Lyon County master plan changes OK’d
DAYTON — With neighboring counties capping their own growth, Lyon County planners figure it will only add to the already burgeoning home-building industry along the Highway 50 corridor.
In unanimously approving 21 changes to the recently approved West Central Lyon County Master Plan — which could mean 4,800 new homes — the planning commission Tuesday looked to meet the demands of the expected influx.
“I think it is important to note the passing of question of Question 4 in Douglas County opens up Dayton, Carson City and Smith Valley to growth we haven’t even conceived of yet,” board member Ken Gardner said.
Carson City has had a 3 percent cap on residential building permits since 1983.
Chase Development representative Glen Martell said approval of the 21 amendments define the plan in greater detail and would help create a road map for development in the area.
“That is why it is important we plan and set that vision for development. This is an area that is going to see continued growth for the foreseeable future,” he said in support of changing master plan designations on 2,300 acres of land, extending from Rose Peak to Six Mile Canyon Road north of Highway 50.
“With Douglas County’s growth constraints, this identifies what will happen. It will only speed things up and it is even more critical to have a plan everyone has reviewed and knows the general direction of.”
Planning Commissioner Chuck Davies agreed. “If they are all going to come running over to Lyon County, it is important we have this in place,” he said.
Martell said the changes were made with the intention of staying within the vision of the new master plan adopted by Lyon County commissioners Nov. 7. If adopted by county commissioners, it would become the new master plan for this area.

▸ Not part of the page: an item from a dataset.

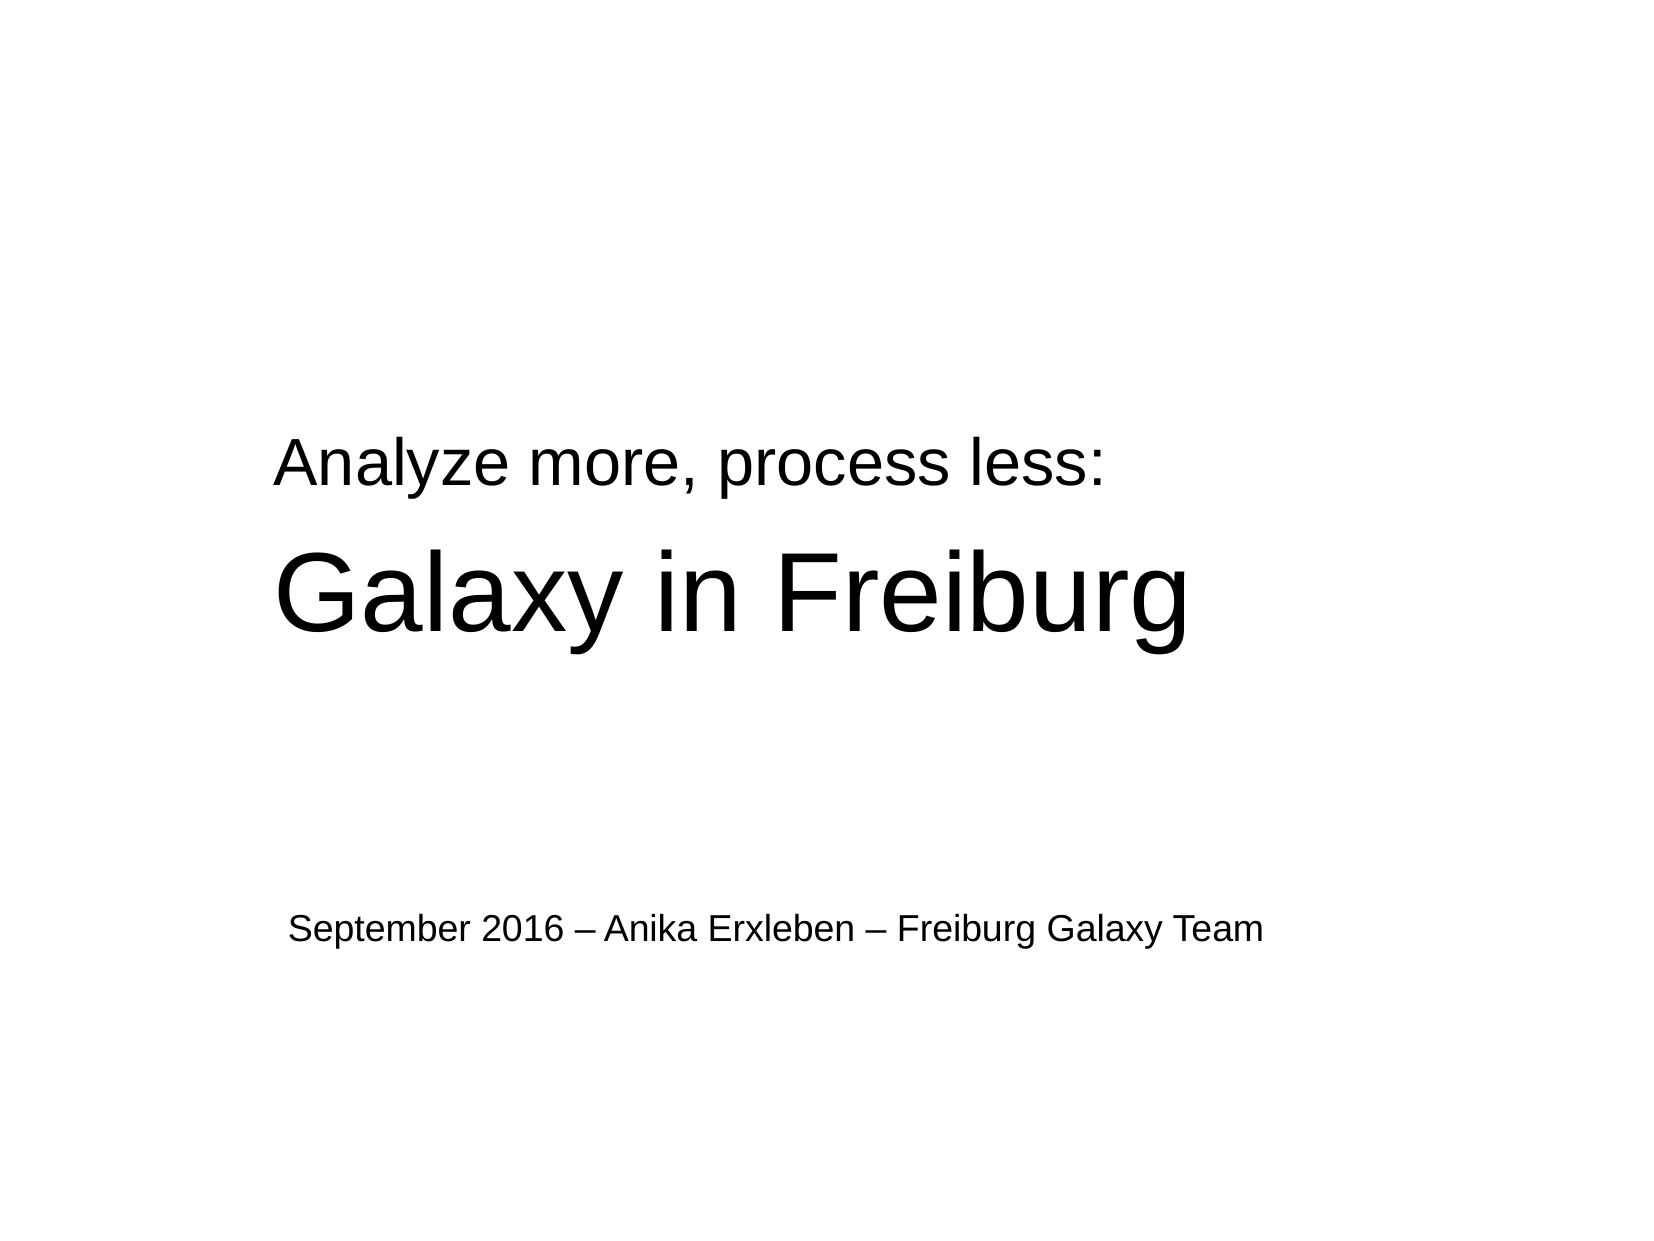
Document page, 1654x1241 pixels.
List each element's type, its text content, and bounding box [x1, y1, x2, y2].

text_box September 2016 – Anika Erxleben – Freiburg Galaxy Team [273, 900, 1564, 957]
list Analyze more, process less: Galaxy in Freiburg [202, 425, 1486, 691]
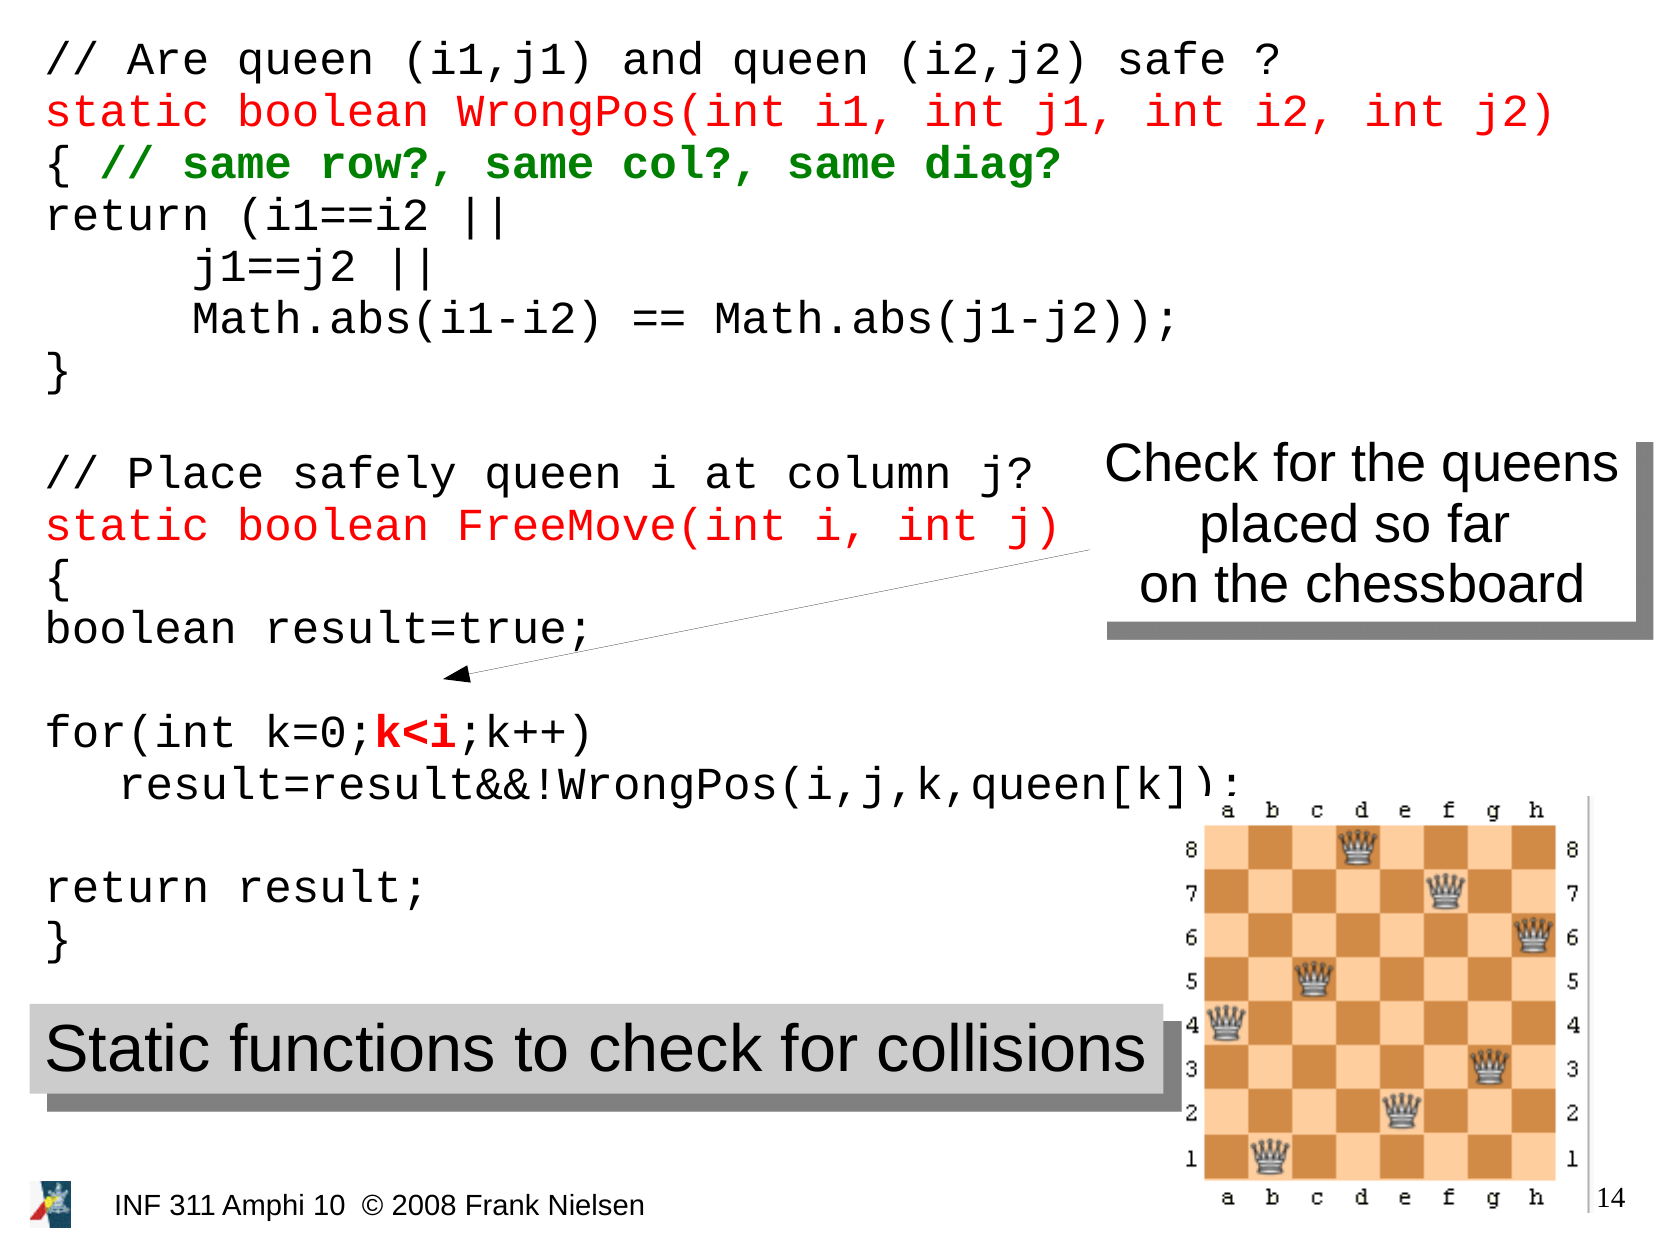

“The new master plan allows about 5,500 homes, our plan would allow a little more then 4,700,” Martell said. “From strictly a residential density point of view, I think we’re very consistent with the new master plan.”
Martell estimated a 15- to 20-year buildout of the project, with approximately 300 homes going up per year.
According to information supplied to Martell by the Nevada Department of Transportation, the population of the Dayton area in 2004 is estimated at 12,665, up from 3,304 in 1999 and 5,907 in the last census.